(Excerpted passage begins)

Investment in tissue remains key, and in May 2024 the company announced it was to boost its production capacity across the MENA tissue market after investing in a Toscotec-supplied rewinder line to be installed at the Rouïba site. Start-up of the OPTIMA 1800 slitter is scheduled for the fourth quarter of 2024, and once up and running will process 2,800mm width parent reels using two unwind stands.

Becharef says the new rewinder line “represents a strategic investment – it will resolve bottlenecks in our operations and support our growth in the MENA market. We have increased our speeds since we started the project in 2019 and reached 85-90 ton daily. We extended our existing rewinder as it couldn’t cover all production and we understood that a second rewinder line was necessary. The new rewinder will be placed here in our factory parallel to the existing rewinder to increase our capacity and to make this production with 1ply, aiming for start-up in August/September.”

Africane Paper Mills’ Rouïba plant: A Toscotec-rewinder line is due for start-up in Q4 2024
Africane Paper Mills’ Rouïba plant: A Toscotec-rewinder line is due for start-up in Q4 2024

Demand in the local Algerian market consists of 1py and 2ply toilet paper, and the company also plans further export to several countries in the MENA region: “We currently export into the Middle East and Africa, as well as Spain, Portugal, and Greece,” he says. “We export 40% of production, and the remaining 60% to the local Algerian market. We feel our market growing now and we are considering a second tissue machine line also, so that we can increase our production capacity from 2,500 monthly to sell 5,000 monthly, because our orders are already 4,000 monthly.”

(Excerpted passage ends)

= Prompt A =
According to the excerpt on Africane Paper Mills, why did the company decide that a second rewinder line was necessary?
= Prompt B =
List every region and country that the excerpt on Africane Paper Mills says the company currently exports into.
= Prompt C =
Reproduce the excerpt on Africane Paper Mills from "Investment in tissue" to "two unwind stands.".

(Record excerpts begins)

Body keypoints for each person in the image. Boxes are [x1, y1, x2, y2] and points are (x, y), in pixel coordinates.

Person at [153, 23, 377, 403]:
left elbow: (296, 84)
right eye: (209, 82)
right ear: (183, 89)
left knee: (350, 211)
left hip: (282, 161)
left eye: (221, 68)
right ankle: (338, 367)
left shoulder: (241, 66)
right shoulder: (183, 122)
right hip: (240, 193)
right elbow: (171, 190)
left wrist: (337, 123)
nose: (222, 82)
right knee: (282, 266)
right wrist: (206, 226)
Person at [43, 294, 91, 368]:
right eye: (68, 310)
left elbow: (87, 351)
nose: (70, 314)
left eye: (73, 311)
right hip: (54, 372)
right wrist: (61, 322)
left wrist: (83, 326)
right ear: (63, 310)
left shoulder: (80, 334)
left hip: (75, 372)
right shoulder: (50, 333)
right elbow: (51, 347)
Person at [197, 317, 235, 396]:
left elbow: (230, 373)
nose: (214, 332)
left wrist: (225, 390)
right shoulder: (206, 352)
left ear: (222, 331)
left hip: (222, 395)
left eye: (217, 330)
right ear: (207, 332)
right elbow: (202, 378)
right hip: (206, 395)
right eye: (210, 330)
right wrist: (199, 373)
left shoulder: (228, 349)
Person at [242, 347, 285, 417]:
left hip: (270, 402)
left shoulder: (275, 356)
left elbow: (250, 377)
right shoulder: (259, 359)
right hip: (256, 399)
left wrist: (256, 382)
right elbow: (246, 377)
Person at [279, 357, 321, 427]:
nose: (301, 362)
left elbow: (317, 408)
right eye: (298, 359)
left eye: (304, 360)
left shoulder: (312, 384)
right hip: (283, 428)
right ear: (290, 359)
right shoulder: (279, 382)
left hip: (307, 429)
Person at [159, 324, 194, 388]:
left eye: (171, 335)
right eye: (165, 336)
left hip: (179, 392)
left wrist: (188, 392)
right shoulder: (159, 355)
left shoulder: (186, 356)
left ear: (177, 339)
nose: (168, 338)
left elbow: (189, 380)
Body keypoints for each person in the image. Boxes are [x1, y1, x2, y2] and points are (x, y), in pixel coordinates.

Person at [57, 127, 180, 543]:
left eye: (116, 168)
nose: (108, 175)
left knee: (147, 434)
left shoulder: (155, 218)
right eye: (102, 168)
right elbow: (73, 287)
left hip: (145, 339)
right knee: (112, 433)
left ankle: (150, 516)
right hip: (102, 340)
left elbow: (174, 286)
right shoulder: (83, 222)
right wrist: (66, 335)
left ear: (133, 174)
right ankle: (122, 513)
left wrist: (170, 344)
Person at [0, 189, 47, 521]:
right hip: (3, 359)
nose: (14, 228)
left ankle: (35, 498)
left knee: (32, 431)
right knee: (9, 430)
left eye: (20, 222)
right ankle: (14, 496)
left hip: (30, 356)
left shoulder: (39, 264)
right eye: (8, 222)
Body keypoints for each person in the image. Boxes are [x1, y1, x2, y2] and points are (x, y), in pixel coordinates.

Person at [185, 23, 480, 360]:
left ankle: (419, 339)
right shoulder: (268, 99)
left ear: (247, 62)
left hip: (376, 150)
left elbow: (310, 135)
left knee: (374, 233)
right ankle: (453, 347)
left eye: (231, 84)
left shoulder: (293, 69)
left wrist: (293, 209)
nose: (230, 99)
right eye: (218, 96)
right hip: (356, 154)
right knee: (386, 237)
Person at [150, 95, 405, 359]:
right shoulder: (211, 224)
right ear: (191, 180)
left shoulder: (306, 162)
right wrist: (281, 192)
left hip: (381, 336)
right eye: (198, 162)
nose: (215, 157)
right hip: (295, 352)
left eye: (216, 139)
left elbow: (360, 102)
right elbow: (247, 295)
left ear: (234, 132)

(Record excerpts ends)

= Your solution A =
The company had increased its speeds to 85–90 tons a day. Even after it extended the existing rewinder, that rewinder couldn't cover all production, so a second line was needed. The new rewinder is meant to resolve bottlenecks and increase capacity.

= Your solution B =
Middle East, Africa, Spain, Portugal, Greece

= Your solution C =
Investment in tissue remains key, and in May 2024 the company announced it was to boost its production capacity across the MENA tissue market after investing in a Toscotec-supplied rewinder line to be installed at the Rouïba site. Start-up of the OPTIMA 1800 slitter is scheduled for the fourth quarter of 2024, and once up and running will process 2,800mm width parent reels using two unwind stands.